--- BEGIN Records provided ---
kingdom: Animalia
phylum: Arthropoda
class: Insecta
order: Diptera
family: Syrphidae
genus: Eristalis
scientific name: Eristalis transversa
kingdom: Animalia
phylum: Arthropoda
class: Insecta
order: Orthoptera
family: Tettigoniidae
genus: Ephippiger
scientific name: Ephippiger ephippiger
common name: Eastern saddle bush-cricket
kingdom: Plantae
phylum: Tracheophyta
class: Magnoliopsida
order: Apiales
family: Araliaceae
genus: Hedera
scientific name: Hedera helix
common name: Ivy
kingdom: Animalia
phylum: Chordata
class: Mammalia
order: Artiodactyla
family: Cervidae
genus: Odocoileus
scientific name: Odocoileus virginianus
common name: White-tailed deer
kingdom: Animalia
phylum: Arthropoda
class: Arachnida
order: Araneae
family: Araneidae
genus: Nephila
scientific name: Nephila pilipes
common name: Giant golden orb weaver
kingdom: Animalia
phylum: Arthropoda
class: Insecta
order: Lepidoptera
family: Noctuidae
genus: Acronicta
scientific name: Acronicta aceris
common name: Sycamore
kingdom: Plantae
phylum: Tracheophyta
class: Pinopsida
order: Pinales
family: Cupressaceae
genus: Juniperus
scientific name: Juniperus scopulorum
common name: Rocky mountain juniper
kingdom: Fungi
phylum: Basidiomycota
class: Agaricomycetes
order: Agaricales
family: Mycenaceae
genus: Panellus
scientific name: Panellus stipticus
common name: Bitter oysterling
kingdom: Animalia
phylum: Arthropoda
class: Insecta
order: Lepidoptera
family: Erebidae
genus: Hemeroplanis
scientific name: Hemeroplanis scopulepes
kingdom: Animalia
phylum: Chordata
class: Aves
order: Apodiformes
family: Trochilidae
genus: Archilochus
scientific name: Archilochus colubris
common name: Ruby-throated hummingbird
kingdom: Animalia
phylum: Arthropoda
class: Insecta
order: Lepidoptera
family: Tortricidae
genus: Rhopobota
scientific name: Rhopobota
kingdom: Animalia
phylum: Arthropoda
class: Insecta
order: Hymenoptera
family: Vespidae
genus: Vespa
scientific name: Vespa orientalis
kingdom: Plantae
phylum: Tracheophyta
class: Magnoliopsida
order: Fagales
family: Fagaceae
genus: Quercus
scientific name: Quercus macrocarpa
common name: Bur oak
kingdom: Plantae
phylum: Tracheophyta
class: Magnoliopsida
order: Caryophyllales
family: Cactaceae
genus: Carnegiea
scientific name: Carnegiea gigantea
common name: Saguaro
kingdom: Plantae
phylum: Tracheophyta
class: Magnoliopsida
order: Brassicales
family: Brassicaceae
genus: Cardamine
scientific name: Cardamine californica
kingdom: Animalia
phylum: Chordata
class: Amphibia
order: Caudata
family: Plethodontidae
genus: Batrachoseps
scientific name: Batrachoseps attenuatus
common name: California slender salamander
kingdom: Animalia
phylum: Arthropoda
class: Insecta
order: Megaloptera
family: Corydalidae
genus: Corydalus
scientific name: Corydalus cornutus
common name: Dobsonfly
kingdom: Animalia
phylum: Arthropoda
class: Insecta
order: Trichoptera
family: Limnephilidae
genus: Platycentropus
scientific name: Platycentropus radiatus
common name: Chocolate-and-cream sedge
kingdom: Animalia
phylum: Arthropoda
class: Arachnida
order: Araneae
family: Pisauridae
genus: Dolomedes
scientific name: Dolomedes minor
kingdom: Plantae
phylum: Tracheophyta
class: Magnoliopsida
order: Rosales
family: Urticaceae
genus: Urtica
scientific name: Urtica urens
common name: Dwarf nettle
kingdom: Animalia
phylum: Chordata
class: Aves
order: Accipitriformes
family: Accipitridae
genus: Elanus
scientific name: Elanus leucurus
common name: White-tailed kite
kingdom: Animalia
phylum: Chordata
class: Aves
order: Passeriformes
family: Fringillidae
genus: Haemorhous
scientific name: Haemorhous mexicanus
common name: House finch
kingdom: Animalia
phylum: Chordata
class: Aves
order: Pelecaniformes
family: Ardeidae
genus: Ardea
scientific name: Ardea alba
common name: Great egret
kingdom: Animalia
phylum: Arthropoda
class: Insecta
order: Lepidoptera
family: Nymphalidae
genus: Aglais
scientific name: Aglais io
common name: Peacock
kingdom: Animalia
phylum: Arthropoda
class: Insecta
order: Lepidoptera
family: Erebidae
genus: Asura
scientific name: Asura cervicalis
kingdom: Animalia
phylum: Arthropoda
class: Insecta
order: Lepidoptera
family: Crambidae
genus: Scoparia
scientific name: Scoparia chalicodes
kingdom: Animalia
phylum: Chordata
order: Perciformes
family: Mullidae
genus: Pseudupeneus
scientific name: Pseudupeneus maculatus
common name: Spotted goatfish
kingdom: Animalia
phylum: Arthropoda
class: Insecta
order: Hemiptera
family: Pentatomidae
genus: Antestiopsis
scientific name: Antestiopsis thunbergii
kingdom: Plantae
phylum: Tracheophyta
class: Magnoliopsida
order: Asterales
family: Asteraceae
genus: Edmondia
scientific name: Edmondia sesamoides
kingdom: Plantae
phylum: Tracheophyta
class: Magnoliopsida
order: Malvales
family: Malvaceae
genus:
--- END Records provided ---
**Directions for this task:** Arrange all of the lines above as a JSON list of strings, one string per line, with blank lines left out.

**Task output:**
[
  "kingdom: Animalia",
  "phylum: Arthropoda",
  "class: Insecta",
  "order: Diptera",
  "family: Syrphidae",
  "genus: Eristalis",
  "scientific name: Eristalis transversa",
  "kingdom: Animalia",
  "phylum: Arthropoda",
  "class: Insecta",
  "order: Orthoptera",
  "family: Tettigoniidae",
  "genus: Ephippiger",
  "scientific name: Ephippiger ephippiger",
  "common name: Eastern saddle bush-cricket",
  "kingdom: Plantae",
  "phylum: Tracheophyta",
  "class: Magnoliopsida",
  "order: Apiales",
  "family: Araliaceae",
  "genus: Hedera",
  "scientific name: Hedera helix",
  "common name: Ivy",
  "kingdom: Animalia",
  "phylum: Chordata",
  "class: Mammalia",
  "order: Artiodactyla",
  "family: Cervidae",
  "genus: Odocoileus",
  "scientific name: Odocoileus virginianus",
  "common name: White-tailed deer",
  "kingdom: Animalia",
  "phylum: Arthropoda",
  "class: Arachnida",
  "order: Araneae",
  "family: Araneidae",
  "genus: Nephila",
  "scientific name: Nephila pilipes",
  "common name: Giant golden orb weaver",
  "kingdom: Animalia",
  "phylum: Arthropoda",
  "class: Insecta",
  "order: Lepidoptera",
  "family: Noctuidae",
  "genus: Acronicta",
  "scientific name: Acronicta aceris",
  "common name: Sycamore",
  "kingdom: Plantae",
  "phylum: Tracheophyta",
  "class: Pinopsida",
  "order: Pinales",
  "family: Cupressaceae",
  "genus: Juniperus",
  "scientific name: Juniperus scopulorum",
  "common name: Rocky mountain juniper",
  "kingdom: Fungi",
  "phylum: Basidiomycota",
  "class: Agaricomycetes",
  "order: Agaricales",
  "family: Mycenaceae",
  "genus: Panellus",
  "scientific name: Panellus stipticus",
  "common name: Bitter oysterling",
  "kingdom: Animalia",
  "phylum: Arthropoda",
  "class: Insecta",
  "order: Lepidoptera",
  "family: Erebidae",
  "genus: Hemeroplanis",
  "scientific name: Hemeroplanis scopulepes",
  "kingdom: Animalia",
  "phylum: Chordata",
  "class: Aves",
  "order: Apodiformes",
  "family: Trochilidae",
  "genus: Archilochus",
  "scientific name: Archilochus colubris",
  "common name: Ruby-throated hummingbird",
  "kingdom: Animalia",
  "phylum: Arthropoda",
  "class: Insecta",
  "order: Lepidoptera",
  "family: Tortricidae",
  "genus: Rhopobota",
  "scientific name: Rhopobota",
  "kingdom: Animalia",
  "phylum: Arthropoda",
  "class: Insecta",
  "order: Hymenoptera",
  "family: Vespidae",
  "genus: Vespa",
  "scientific name: Vespa orientalis",
  "kingdom: Plantae",
  "phylum: Tracheophyta",
  "class: Magnoliopsida",
  "order: Fagales",
  "family: Fagaceae",
  "genus: Quercus",
  "scientific name: Quercus macrocarpa",
  "common name: Bur oak",
  "kingdom: Plantae",
  "phylum: Tracheophyta",
  "class: Magnoliopsida",
  "order: Caryophyllales",
  "family: Cactaceae",
  "genus: Carnegiea",
  "scientific name: Carnegiea gigantea",
  "common name: Saguaro",
  "kingdom: Plantae",
  "phylum: Tracheophyta",
  "class: Magnoliopsida",
  "order: Brassicales",
  "family: Brassicaceae",
  "genus: Cardamine",
  "scientific name: Cardamine californica",
  "kingdom: Animalia",
  "phylum: Chordata",
  "class: Amphibia",
  "order: Caudata",
  "family: Plethodontidae",
  "genus: Batrachoseps",
  "scientific name: Batrachoseps attenuatus",
  "common name: California slender salamander",
  "kingdom: Animalia",
  "phylum: Arthropoda",
  "class: Insecta",
  "order: Megaloptera",
  "family: Corydalidae",
  "genus: Corydalus",
  "scientific name: Corydalus cornutus",
  "common name: Dobsonfly",
  "kingdom: Animalia",
  "phylum: Arthropoda",
  "class: Insecta",
  "order: Trichoptera",
  "family: Limnephilidae",
  "genus: Platycentropus",
  "scientific name: Platycentropus radiatus",
  "common name: Chocolate-and-cream sedge",
  "kingdom: Animalia",
  "phylum: Arthropoda",
  "class: Arachnida",
  "order: Araneae",
  "family: Pisauridae",
  "genus: Dolomedes",
  "scientific name: Dolomedes minor",
  "kingdom: Plantae",
  "phylum: Tracheophyta",
  "class: Magnoliopsida",
  "order: Rosales",
  "family: Urticaceae",
  "genus: Urtica",
  "scientific name: Urtica urens",
  "common name: Dwarf nettle",
  "kingdom: Animalia",
  "phylum: Chordata",
  "class: Aves",
  "order: Accipitriformes",
  "family: Accipitridae",
  "genus: Elanus",
  "scientific name: Elanus leucurus",
  "common name: White-tailed kite",
  "kingdom: Animalia",
  "phylum: Chordata",
  "class: Aves",
  "order: Passeriformes",
  "family: Fringillidae",
  "genus: Haemorhous",
  "scientific name: Haemorhous mexicanus",
  "common name: House finch",
  "kingdom: Animalia",
  "phylum: Chordata",
  "class: Aves",
  "order: Pelecaniformes",
  "family: Ardeidae",
  "genus: Ardea",
  "scientific name: Ardea alba",
  "common name: Great egret",
  "kingdom: Animalia",
  "phylum: Arthropoda",
  "class: Insecta",
  "order: Lepidoptera",
  "family: Nymphalidae",
  "genus: Aglais",
  "scientific name: Aglais io",
  "common name: Peacock",
  "kingdom: Animalia",
  "phylum: Arthropoda",
  "class: Insecta",
  "order: Lepidoptera",
  "family: Erebidae",
  "genus: Asura",
  "scientific name: Asura cervicalis",
  "kingdom: Animalia",
  "phylum: Arthropoda",
  "class: Insecta",
  "order: Lepidoptera",
  "family: Crambidae",
  "genus: Scoparia",
  "scientific name: Scoparia chalicodes",
  "kingdom: Animalia",
  "phylum: Chordata",
  "order: Perciformes",
  "family: Mullidae",
  "genus: Pseudupeneus",
  "scientific name: Pseudupeneus maculatus",
  "common name: Spotted goatfish",
  "kingdom: Animalia",
  "phylum: Arthropoda",
  "class: Insecta",
  "order: Hemiptera",
  "family: Pentatomidae",
  "genus: Antestiopsis",
  "scientific name: Antestiopsis thunbergii",
  "kingdom: Plantae",
  "phylum: Tracheophyta",
  "class: Magnoliopsida",
  "order: Asterales",
  "family: Asteraceae",
  "genus: Edmondia",
  "scientific name: Edmondia sesamoides",
  "kingdom: Plantae",
  "phylum: Tracheophyta",
  "class: Magnoliopsida",
  "order: Malvales",
  "family: Malvaceae",
  "genus:"
]